Journalist and writer Lorraine Wilson is a proud and passionate Dundonian, whose recent book Take it to the Bridge, charts the history of Dundee's vibrant music scene from the 1960's up to the present day.
Lorraine was born in the city and can truly claim to be a child of her times. Her Mum worked in the jute mills and her Dad in different factories within the engineering sector, which was a big employer in the sixties and seventies.
The people in Dundee are what makes it unique. They have a wicked but down-to-earth sense of humour. I love the fact that Dundee is such a great size - big enough to have everything you need in a city, but small enough to walk around and always meet someone you know.
Dundee has shaped me. In the years I was living away from here, I never lost my sense of identity and was always proud to say I am a Dundonian.
When people spend time here they find the depth and the layers to this city which give it unique spirit.
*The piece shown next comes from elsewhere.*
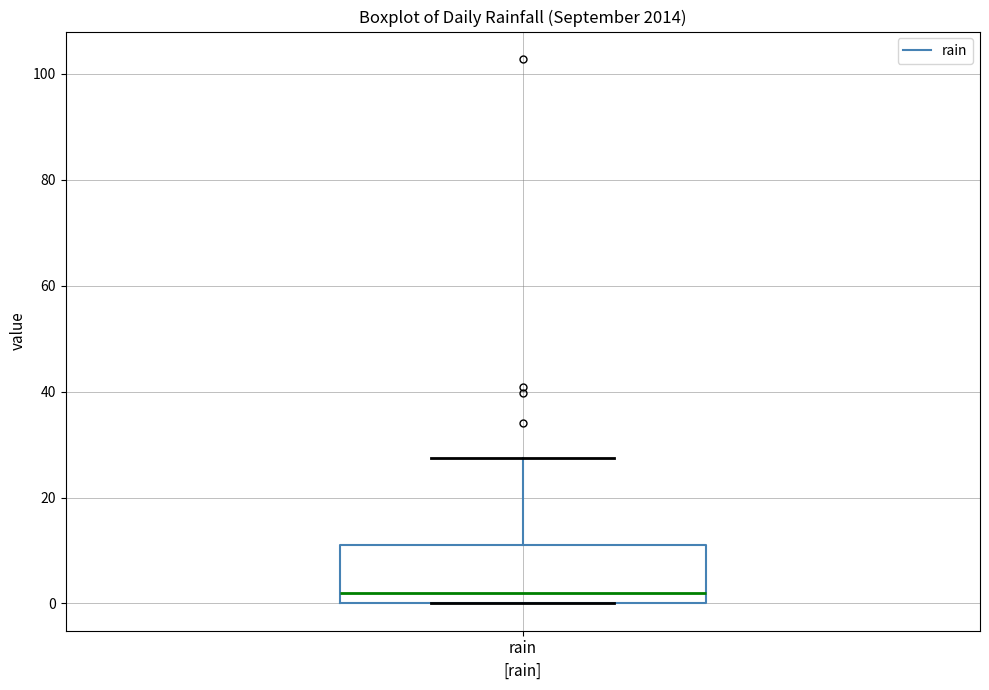

Where does the upper whisker of the box for rain end on the y-axis? The values are not printed on the chart, so give them approximately, as read against the axis.

28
The refurbishment of the McManus Galleries was a fantastic achievement - proved by the huge numbers of visitors and local people who have visited since it reopened.
Dundonians now accept that the days of shipyards, jute mills and other heavy industry that employed thousands of people, are gone. But that doesn't mean we can't be a successful and vibrant economy. Our heritage will always be important and should be celebrated, but we need to acknowledge that we now have new strengths - creative industries, music, film, games, and life sciences and these are areas where people can find work. These new sectors have put us on the global map.
My generation is fortunate to be able to draw inspiration and be shaped by Dundee's colourful and fascinating heritage, and now it's time to make sure that our legacy means that future generations of Dundonians can be equally proud.